バスはやめてタクシーに乗ることにした

 すると突然、色の黒い精悍な青年が私の前にあらわれ、空港まで行くのかと私に聞く。いい同乗者があらわれたと思い、いろいろと話をすると、実はタクシーの運転手で、「バス代がいくらかかるかわからないが、安くしてあげるから乗らないか」と言う。「バス代は13ドルなんだけど」と言うと、「それならタクシー代10ドルでどうだ」と言うので、了解する。一瞬、この変な酔っ払いとグルで、身包みはがれることもあるかなと思ったが、この精悍な青年、映画スターのような風貌であるし、信頼できそうだった。
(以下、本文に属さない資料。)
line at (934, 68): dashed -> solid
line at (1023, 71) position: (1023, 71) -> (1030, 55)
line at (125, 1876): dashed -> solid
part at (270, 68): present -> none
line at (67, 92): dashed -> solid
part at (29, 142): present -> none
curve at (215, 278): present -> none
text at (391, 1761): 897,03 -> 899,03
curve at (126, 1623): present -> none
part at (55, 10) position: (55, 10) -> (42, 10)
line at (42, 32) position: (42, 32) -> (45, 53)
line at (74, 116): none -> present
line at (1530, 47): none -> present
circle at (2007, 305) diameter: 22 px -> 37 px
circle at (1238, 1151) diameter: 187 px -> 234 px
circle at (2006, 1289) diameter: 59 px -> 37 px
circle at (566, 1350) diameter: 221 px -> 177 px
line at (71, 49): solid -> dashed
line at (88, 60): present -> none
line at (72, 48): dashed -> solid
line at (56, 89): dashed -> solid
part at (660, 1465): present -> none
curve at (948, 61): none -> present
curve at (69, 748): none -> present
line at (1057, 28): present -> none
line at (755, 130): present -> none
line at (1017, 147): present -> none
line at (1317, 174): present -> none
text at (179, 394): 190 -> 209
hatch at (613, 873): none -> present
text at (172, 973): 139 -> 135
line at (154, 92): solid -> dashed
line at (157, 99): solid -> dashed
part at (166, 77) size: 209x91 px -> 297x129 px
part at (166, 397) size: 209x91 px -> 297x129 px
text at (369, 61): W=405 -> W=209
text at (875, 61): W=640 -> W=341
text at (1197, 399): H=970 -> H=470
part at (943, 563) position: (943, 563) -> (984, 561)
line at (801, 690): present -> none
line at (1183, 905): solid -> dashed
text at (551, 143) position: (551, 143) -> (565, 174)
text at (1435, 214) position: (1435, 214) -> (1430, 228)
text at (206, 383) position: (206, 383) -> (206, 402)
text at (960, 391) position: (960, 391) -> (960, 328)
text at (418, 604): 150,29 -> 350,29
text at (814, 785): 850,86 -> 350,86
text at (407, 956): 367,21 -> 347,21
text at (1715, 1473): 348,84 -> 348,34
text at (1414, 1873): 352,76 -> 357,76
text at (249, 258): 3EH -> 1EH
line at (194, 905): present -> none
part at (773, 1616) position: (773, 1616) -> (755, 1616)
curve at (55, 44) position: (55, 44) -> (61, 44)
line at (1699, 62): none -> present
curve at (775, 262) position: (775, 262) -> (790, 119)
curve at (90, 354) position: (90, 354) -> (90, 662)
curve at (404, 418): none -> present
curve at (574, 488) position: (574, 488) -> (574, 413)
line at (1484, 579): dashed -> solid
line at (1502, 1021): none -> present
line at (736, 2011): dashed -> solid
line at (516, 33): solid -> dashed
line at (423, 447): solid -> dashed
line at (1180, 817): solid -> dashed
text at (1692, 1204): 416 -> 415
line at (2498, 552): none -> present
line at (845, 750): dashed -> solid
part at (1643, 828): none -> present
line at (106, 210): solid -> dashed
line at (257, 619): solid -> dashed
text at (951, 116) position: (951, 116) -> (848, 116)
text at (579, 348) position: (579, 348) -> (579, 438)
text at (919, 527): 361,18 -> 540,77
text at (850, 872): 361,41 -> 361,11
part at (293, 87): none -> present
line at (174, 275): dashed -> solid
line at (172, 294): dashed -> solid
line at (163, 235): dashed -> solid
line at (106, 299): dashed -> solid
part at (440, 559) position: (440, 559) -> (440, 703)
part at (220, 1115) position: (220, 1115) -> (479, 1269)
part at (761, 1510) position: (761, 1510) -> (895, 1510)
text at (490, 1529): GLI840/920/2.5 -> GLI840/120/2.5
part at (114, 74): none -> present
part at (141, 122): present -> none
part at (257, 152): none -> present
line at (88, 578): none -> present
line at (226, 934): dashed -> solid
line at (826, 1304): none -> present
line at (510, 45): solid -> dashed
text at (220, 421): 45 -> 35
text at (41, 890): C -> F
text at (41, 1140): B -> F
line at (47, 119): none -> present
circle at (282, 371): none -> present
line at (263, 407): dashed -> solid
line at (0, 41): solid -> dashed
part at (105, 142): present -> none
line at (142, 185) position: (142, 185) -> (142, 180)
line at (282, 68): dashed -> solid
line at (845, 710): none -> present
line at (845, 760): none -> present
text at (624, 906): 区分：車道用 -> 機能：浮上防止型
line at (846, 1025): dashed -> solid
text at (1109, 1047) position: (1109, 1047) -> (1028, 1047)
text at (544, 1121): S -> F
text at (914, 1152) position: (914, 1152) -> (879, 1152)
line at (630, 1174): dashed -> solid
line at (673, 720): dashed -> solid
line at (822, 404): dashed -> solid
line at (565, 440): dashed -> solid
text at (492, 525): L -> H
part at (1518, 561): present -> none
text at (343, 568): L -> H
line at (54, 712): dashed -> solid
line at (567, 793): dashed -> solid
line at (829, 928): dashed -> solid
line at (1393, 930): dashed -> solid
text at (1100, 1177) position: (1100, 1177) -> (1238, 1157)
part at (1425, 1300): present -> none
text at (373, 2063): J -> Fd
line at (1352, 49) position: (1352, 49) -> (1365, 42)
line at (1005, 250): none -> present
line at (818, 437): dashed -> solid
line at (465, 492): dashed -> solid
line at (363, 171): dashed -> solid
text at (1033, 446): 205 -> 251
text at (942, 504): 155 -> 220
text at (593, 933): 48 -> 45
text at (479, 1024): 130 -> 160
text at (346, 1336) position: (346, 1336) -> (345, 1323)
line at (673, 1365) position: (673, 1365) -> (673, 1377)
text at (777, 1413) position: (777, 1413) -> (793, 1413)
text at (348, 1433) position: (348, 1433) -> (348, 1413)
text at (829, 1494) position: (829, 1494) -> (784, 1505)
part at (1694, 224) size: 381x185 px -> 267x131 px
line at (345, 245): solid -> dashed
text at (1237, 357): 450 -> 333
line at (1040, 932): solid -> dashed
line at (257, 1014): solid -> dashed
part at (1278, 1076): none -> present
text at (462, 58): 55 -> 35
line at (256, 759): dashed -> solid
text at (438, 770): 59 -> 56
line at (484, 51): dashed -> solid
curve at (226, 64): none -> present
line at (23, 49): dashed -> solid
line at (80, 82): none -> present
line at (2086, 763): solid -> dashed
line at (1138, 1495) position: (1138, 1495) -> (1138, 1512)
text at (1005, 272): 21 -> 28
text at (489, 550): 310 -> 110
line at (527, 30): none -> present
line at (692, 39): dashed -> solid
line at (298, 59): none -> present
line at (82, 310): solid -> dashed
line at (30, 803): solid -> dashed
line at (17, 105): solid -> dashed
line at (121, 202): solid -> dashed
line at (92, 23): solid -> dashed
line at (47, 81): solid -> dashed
 青年のタクシーはきれいなコンパクトカーで、運転もスピーディー。東京の渋滞のような状況の道を、流れるように空港に向かう。彼はインドから来たインド人で、ニュージーランドに来て2年、タクシーの仕事を始めて3ヶ月という青年であった。空港近くに住んでいて、今日は仕事をやめにして帰ろうと思っていたところなので、空港に行く客がいればディスカウントでも乗せたほうがいいという判断でバス停に寄ったとのことだった。彼によれば、オークランドの景気は、あまりよくないらしい。
 多少金持ちの日本人にとっては、英語を学んだり、旅行のゲートウェイというところになるけれど、オークランドは、インドやパキスタンからみれば、一大出稼ぎ都市なのだろう。私がサバティカルで一年間休みを取って大学に行くつもりであることや、その他いろいろと話をしたが、なんだか、「経済格差」を感じて話がはずまなくなってしまった。大体、なんで、そんな幸運な日本人が、バスなんか待っていて、酔っ払いにからまれているんだという印象なのかもしれない。10ドルでいいと相手に言われたところ、もともと私はバス代と同じ13ドル払ってやるつもりであった。タクシー代のメーターは50ドルを示していたので、結局わたしは15ドル彼に払ってやった。